Thank you for the answer!

So, to conclude, the setup I should run is

generate p p > h [noborn=QCD]
add process p p > h j [noborn = QCD]
1 = ickkw
30 = xqcut (?)
All kinematical cuts for jets (pT, eta, Delta R) are set to zero.

QCUT = 50
JetMatching:doShowerKt = off
JetMatching:nJetMax =1
Merging:nJetMax = 2,

correct?

This part sounds weird:

JetMatching:nJetMax =1
Merging:nJetMax = 2,

I actually not sure what is the difference here.
Please read the py8 manual to be sure.
The maximum multiplicity for the merging should be in that case "1" and not "2"

Cheers,

Olivier

Dear Olivier,

I have launched the simulation with

generate p p > h [noborn=QCD]
add process p p > h j [noborn = QCD]
1 = ickkw
30 = xqcut (?)
All kinematical cuts for jets (pT, eta, Delta R) are set to zero.
QCUT = 50
JetMatching:doShowerKt = off
JetMatching:nJetMax =1

Now the pT spectrum slightly differs from the one obtained after the first run (it has a maximum neat pT = 50 GeV), but it is still far from the spectrum shown in your paper. Could you please tell me what can be a reason for this?

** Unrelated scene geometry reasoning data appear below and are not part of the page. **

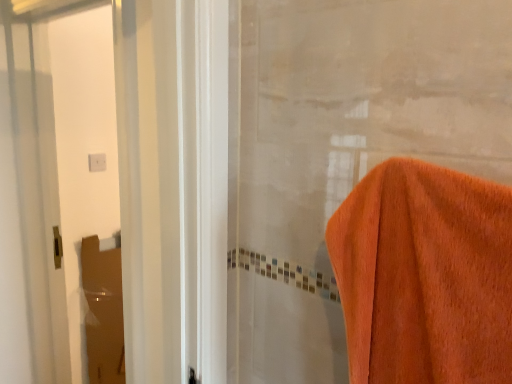
Question: Looking at their shapes, would you say brown cardboard at left, the first screen door when ordered from back to front, is wider or thinner than clear glass screen door at left, acting as the 1th screen door starting from the front?

Choices:
 (A) wide
 (B) thin

Answer: (B)

Question: Based on their positions, is brown cardboard at left, the first screen door when ordered from back to front, located to the left or right of clear glass screen door at left, the 2th screen door when ordered from back to front?

Choices:
 (A) left
 (B) right

Answer: (A)

Question: From a real-world perspective, is brown cardboard at left, the 2th screen door in the front-to-back sequence, positioned above or below clear glass screen door at left, acting as the 1th screen door starting from the front?

Choices:
 (A) below
 (B) above

Answer: (A)

Question: Is clear glass screen door at left, the 2th screen door when ordered from back to front, situated inside brown cardboard at left, the first screen door when ordered from back to front, or outside?

Choices:
 (A) inside
 (B) outside

Answer: (B)

Question: Relative to brown cardboard at left, the 2th screen door in the front-to-back sequence, is clear glass screen door at left, the 2th screen door when ordered from back to front, in front or behind?

Choices:
 (A) behind
 (B) front

Answer: (B)

Question: In terms of width, does clear glass screen door at left, acting as the 1th screen door starting from the front, look wider or thinner when compared to brown cardboard at left, the 2th screen door in the front-to-back sequence?

Choices:
 (A) thin
 (B) wide

Answer: (B)

Question: From a real-world perspective, is clear glass screen door at left, acting as the 1th screen door starting from the front, physically located above or below brown cardboard at left, the 2th screen door in the front-to-back sequence?

Choices:
 (A) above
 (B) below

Answer: (A)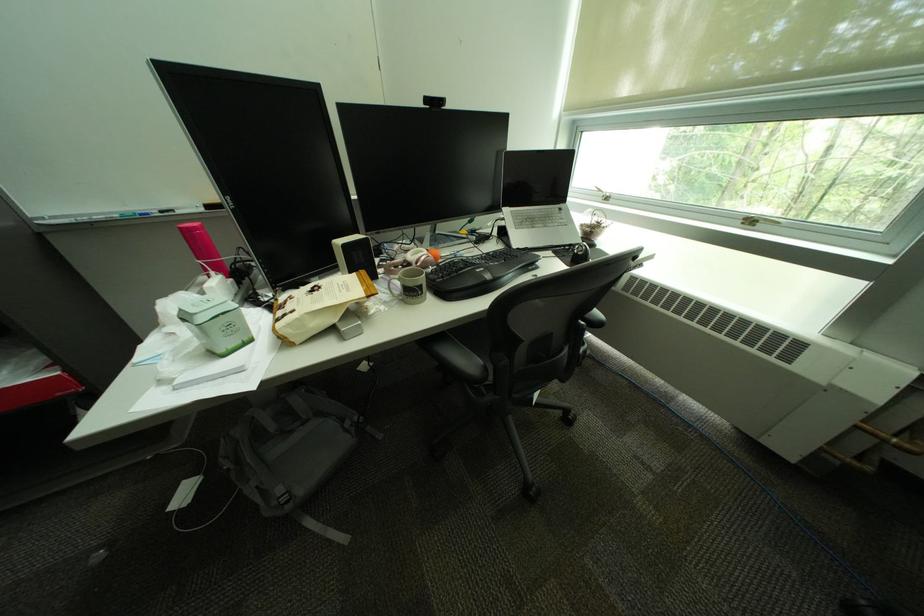
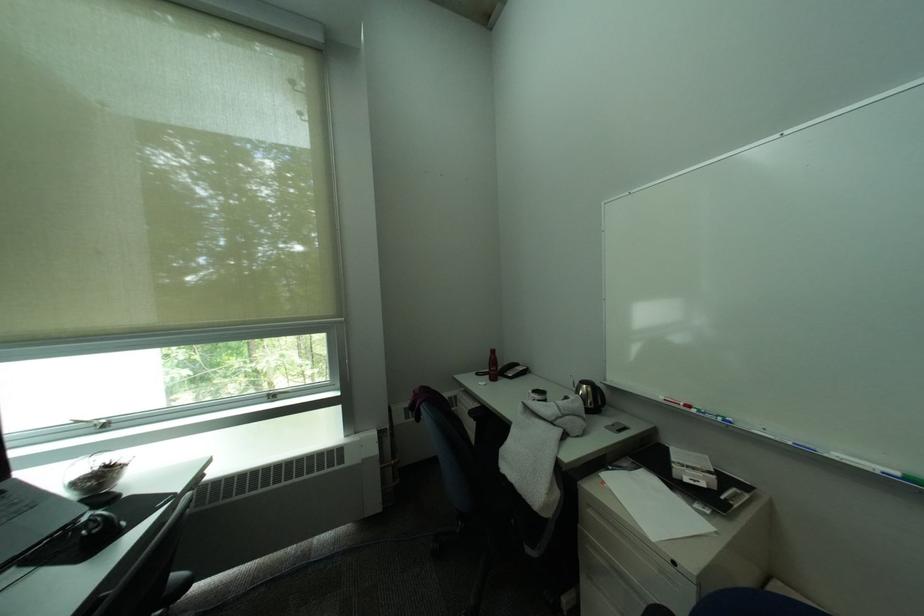
Find the pixel in the second image that matches point 591,252 in the first image.

(106, 528)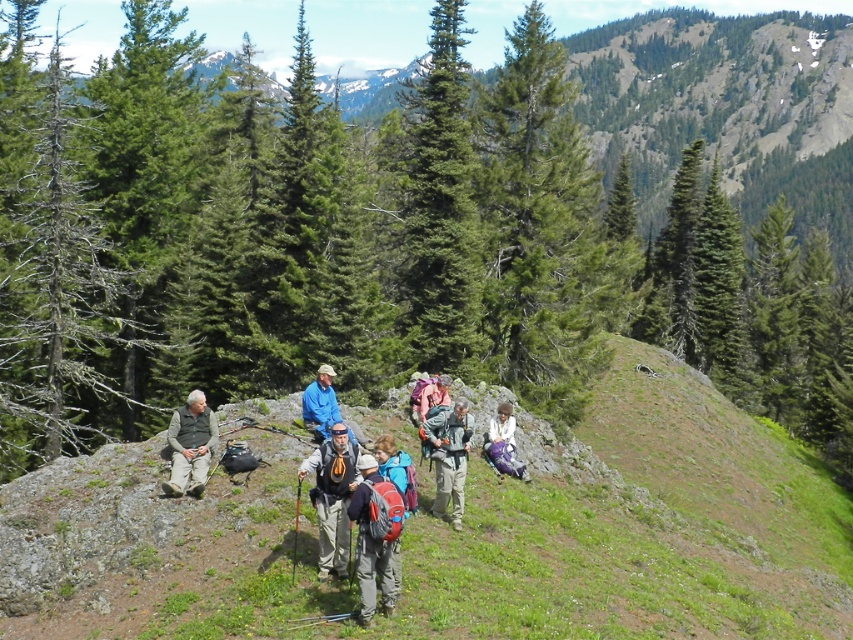
Question: Is matte blue backpack at center thinner than green fabric jacket at left?

Choices:
 (A) no
 (B) yes

Answer: (B)

Question: From the image, what is the correct spatial relationship of green matte evergreen tree at center in relation to blue fabric jacket at center?

Choices:
 (A) right
 (B) left

Answer: (A)

Question: Based on their relative distances, which object is nearer to the matte gray backpack at center?

Choices:
 (A) green grassy hillside at center
 (B) matte green backpack at center

Answer: (B)

Question: Which object appears farthest from the camera in this image?

Choices:
 (A) purple fabric bag at center
 (B) green grassy hillside at center
 (C) matte gray backpack at center
 (D) matte blue backpack at center

Answer: (A)

Question: Among these points, which one is nearest to the camera?

Choices:
 (A) (325, 432)
 (B) (444, 438)
 (C) (602, 550)
 (D) (514, 419)

Answer: (B)

Question: Can you confirm if green matte evergreen tree at center is positioned to the right of matte green backpack at center?

Choices:
 (A) yes
 (B) no

Answer: (B)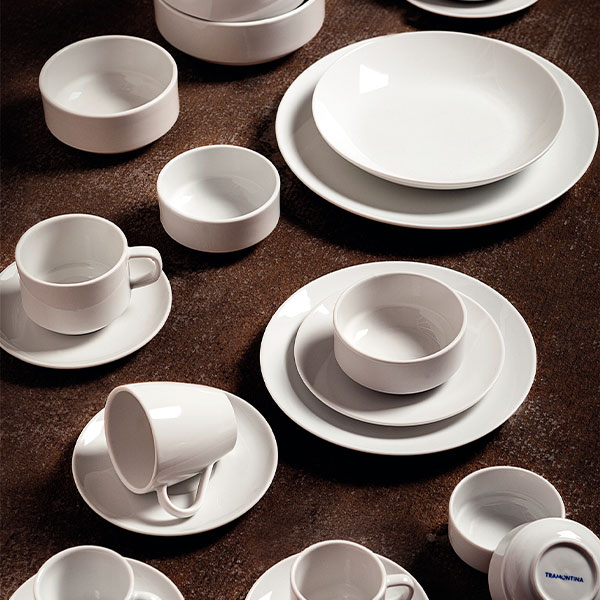
Locate an element on the screen. The height and width of the screenshot is (600, 600). white saucer is located at coordinates (145, 331), (228, 491), (160, 574), (269, 574).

Sorry, it has a maximum in the vicinity of 30 GeV. Maybe, xqcut matters?

Hi,

This is also what I observe in the plot of Figure 4.
xqcut should have zero impact on your plot (if it does, you have to reduce it as long as your curve is impacted by that value).
The smaller that value is, the more events will be veto (or given weight 0) by the parton-shower.

Cheers,

Olivier

Dear Olivier,

sorry, I did not look careful on the spectrum from the paper. So, the spectrum has a maximum at the vicinity of 30 GeV. Comparing with other programs like powheg/MC@NLO, I notice that the maximum predicted by MadGraph is shifted on ~ 15 GeV (see please Fig. 4 in https://arxiv.org/pdf/1510.08850.pdf).

Could you please tell me what is the main reason for this discrepancy? Different perturbation theory orders considered in these MC simulators?

Another my suggestion is that in the paper I cited there is a spectrum based on the process p p > h only, while the prediction for MG includes also the process p p > h j.

Thanks Olivier Mattelaer, that solved my question.